_Task_:
In the records below, some lines contain the word "Ford". Copy each of them.

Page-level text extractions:

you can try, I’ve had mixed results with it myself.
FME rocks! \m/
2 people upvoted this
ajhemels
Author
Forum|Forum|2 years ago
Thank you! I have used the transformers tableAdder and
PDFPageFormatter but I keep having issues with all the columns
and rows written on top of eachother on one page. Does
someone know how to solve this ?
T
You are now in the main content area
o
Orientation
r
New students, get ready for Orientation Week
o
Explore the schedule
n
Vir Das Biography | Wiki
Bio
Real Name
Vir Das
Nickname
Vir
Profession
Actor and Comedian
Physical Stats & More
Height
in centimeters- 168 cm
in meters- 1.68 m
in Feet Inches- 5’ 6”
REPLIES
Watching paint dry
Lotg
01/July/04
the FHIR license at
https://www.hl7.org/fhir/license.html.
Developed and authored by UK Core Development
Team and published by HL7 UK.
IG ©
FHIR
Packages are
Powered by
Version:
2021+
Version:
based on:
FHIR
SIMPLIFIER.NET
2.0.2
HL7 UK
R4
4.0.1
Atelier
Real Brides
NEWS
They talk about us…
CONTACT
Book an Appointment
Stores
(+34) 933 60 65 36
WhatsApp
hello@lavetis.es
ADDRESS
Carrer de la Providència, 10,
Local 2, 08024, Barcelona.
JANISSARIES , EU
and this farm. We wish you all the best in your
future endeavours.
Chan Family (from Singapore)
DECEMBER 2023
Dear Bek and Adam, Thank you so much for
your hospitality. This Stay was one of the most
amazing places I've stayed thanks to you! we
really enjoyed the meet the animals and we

==

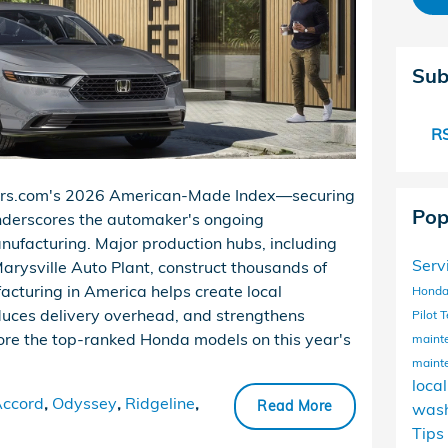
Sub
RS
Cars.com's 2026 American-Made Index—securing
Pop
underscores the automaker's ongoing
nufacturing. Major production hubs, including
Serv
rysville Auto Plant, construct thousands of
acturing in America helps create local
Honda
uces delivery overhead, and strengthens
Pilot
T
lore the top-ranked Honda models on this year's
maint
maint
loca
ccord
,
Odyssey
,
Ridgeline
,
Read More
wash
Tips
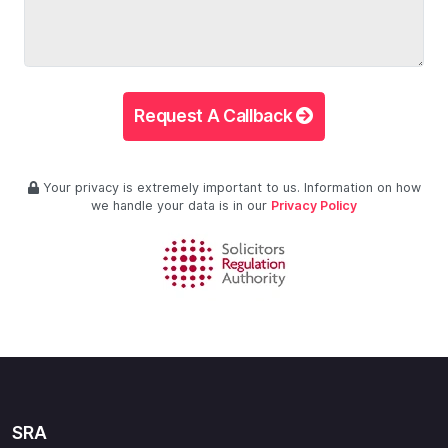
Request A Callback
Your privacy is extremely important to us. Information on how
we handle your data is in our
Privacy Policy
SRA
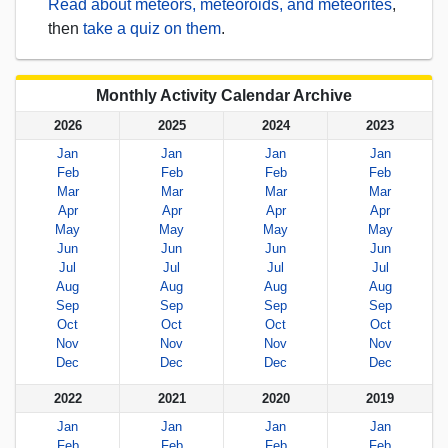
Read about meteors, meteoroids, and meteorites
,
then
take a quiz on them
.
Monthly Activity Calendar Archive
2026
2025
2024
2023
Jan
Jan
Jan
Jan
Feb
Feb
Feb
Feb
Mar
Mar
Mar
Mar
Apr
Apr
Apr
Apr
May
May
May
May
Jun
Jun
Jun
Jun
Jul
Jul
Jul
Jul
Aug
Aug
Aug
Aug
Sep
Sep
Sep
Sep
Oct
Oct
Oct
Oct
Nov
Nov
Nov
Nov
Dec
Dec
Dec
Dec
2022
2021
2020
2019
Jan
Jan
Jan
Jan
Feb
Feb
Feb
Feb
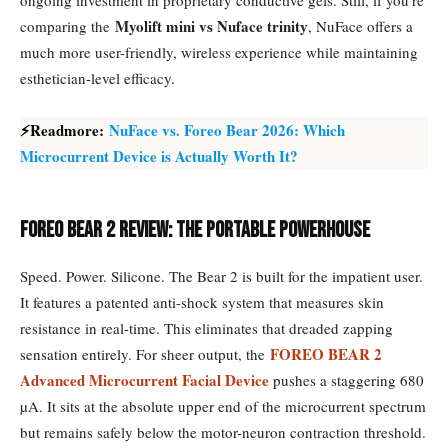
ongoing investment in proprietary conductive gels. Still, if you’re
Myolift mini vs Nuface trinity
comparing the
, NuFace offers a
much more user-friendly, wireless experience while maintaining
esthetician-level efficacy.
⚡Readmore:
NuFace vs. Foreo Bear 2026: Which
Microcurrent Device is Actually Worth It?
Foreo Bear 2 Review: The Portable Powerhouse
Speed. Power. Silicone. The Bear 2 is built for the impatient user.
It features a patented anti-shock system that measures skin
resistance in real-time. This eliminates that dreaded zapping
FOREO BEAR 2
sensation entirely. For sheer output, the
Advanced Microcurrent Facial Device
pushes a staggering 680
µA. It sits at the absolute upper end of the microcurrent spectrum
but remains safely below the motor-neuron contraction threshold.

==

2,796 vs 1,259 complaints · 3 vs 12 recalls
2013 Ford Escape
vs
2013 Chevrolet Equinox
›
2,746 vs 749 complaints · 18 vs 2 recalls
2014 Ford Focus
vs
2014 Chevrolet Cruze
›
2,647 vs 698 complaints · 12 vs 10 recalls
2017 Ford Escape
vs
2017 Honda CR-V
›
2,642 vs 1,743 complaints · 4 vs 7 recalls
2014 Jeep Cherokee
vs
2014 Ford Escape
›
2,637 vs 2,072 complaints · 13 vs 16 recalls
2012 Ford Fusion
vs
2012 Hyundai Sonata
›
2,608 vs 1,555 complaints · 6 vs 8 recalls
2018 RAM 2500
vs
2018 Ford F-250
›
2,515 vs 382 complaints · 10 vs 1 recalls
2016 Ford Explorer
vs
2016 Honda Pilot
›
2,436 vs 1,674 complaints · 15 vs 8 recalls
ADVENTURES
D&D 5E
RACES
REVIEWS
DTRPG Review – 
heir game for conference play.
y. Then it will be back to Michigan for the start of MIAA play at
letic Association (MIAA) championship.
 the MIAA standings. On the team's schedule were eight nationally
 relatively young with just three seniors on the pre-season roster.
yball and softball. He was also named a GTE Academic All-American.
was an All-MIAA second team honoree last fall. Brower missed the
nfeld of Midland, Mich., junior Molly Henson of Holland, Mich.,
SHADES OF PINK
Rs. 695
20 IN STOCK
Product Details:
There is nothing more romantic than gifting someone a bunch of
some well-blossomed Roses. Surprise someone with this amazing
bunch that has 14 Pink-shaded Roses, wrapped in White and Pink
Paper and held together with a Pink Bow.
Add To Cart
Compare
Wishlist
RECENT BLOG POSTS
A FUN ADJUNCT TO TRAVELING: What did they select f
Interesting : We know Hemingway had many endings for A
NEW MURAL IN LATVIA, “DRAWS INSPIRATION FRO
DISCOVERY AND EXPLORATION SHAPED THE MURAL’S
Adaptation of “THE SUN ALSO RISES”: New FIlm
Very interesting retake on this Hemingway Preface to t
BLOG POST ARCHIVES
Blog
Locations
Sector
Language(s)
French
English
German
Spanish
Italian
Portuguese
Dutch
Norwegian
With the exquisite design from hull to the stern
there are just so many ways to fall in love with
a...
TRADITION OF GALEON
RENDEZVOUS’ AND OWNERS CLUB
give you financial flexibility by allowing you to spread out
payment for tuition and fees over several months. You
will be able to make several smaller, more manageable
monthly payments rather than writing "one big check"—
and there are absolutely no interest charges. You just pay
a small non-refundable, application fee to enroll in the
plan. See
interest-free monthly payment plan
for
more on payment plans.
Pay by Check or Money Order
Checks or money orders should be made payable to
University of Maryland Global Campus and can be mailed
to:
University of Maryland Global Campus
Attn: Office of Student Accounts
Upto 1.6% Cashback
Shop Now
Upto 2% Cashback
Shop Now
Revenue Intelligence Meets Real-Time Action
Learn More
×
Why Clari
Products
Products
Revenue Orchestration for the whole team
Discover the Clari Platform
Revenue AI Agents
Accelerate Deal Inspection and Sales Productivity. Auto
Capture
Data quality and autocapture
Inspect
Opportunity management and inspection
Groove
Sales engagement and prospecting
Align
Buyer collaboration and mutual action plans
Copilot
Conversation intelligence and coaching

_Result of the exercise_:
2013 Ford Escape
2014 Ford Focus
2017 Ford Escape
2014 Ford Escape
2012 Ford Fusion
2018 Ford F-250
2016 Ford Explorer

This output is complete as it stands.